In the early eighties the nighttime streets of downtown Detroit were empty, save the occasional tumbleweed sighting by Cobo Hall. Okay, I exaggerate, but not a whole lot. Aside from the nights Cobo filled with suburban Red Wing fans (many from across the border in Canada), or for a concert, pedestrians were scarce. Sometimes even cars, the spine and pride of the Motor City, could be few and far between.
Between the 1967 riots and its early eighties notoriety as the United States' murder capital, not much had gone right in Detroit. Its anemic downtown nightlife was just one of the results. In fact, even during the day Detroit didn't resemble Chicago or Boston. But to be walking through Detroit at night must have seemed particularly foolhardy to the locals. Yet there I was, in a brown leather jacket and wool cap, armed only with a notebook, seeking one of the city's remaining musical oases.

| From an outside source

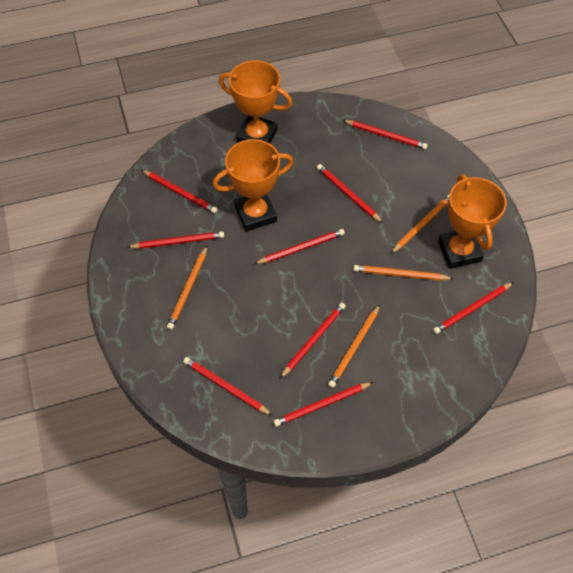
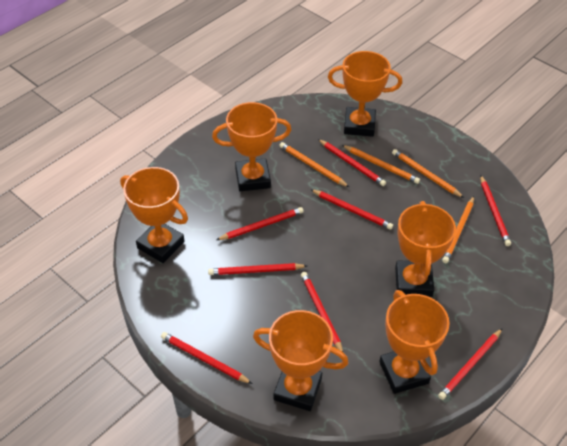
orange trophy: [213,139,293,231] [219,60,292,144] [438,174,507,269] = 3 -> [120,167,188,263] [212,102,291,191] [253,310,348,411] [328,51,402,137] [379,290,450,394] [395,201,456,297] = 6
red pencil: [128,231,224,249] [142,170,218,213] [183,357,273,416] [254,229,345,264] [273,382,373,427] [280,302,346,379] [317,164,383,223] [343,120,428,149] [433,282,514,334] = 9 -> [161,332,252,384] [208,263,307,275] [216,207,304,240] [301,272,343,352] [310,189,393,230] [318,139,386,186] [438,328,503,400] [480,175,511,246] = 8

Slipped in between the empty streets and the haunted avenues were clubs and bars where nocturnal culture still thrived. I'd enter and be met by the sound of jazz, and on the bandstand, playing for a middle-aged crowd, would be the men who made the Motown sound. You'd see pianist Earl Van Dyke or Johnny Griffith tapping ivories on “Green Dolphin Street”; Uriel Jones or Pistol Allen using brushes on “Stella by Starlight.” No matter that they'd played on scores of pop anthems, at heart they'd been jazzmen, and, since these gigs were as much for their pleasure as for money, it's jazzmen they remained.
But I didn't just go to Detroit to see the players. Wrapped around the Motown sound was a network of workers, the people who on a daily basis executed Berry Gordy's vision, and you'd see them at these clubs as well. Motown Records left Detroit in 1972, but the fellowship the company had engendered was still palpable.
So was their bitterness. No matter how wonderful the memories of individual moments were, the overall tone of those who remained behind was tart, like the taste of a lemon had replaced that of an orange. The longer you talked to these men and women (all the musicians were male) you understood that the ex-Motowners shared the same sense of abandonment that filled the city itself.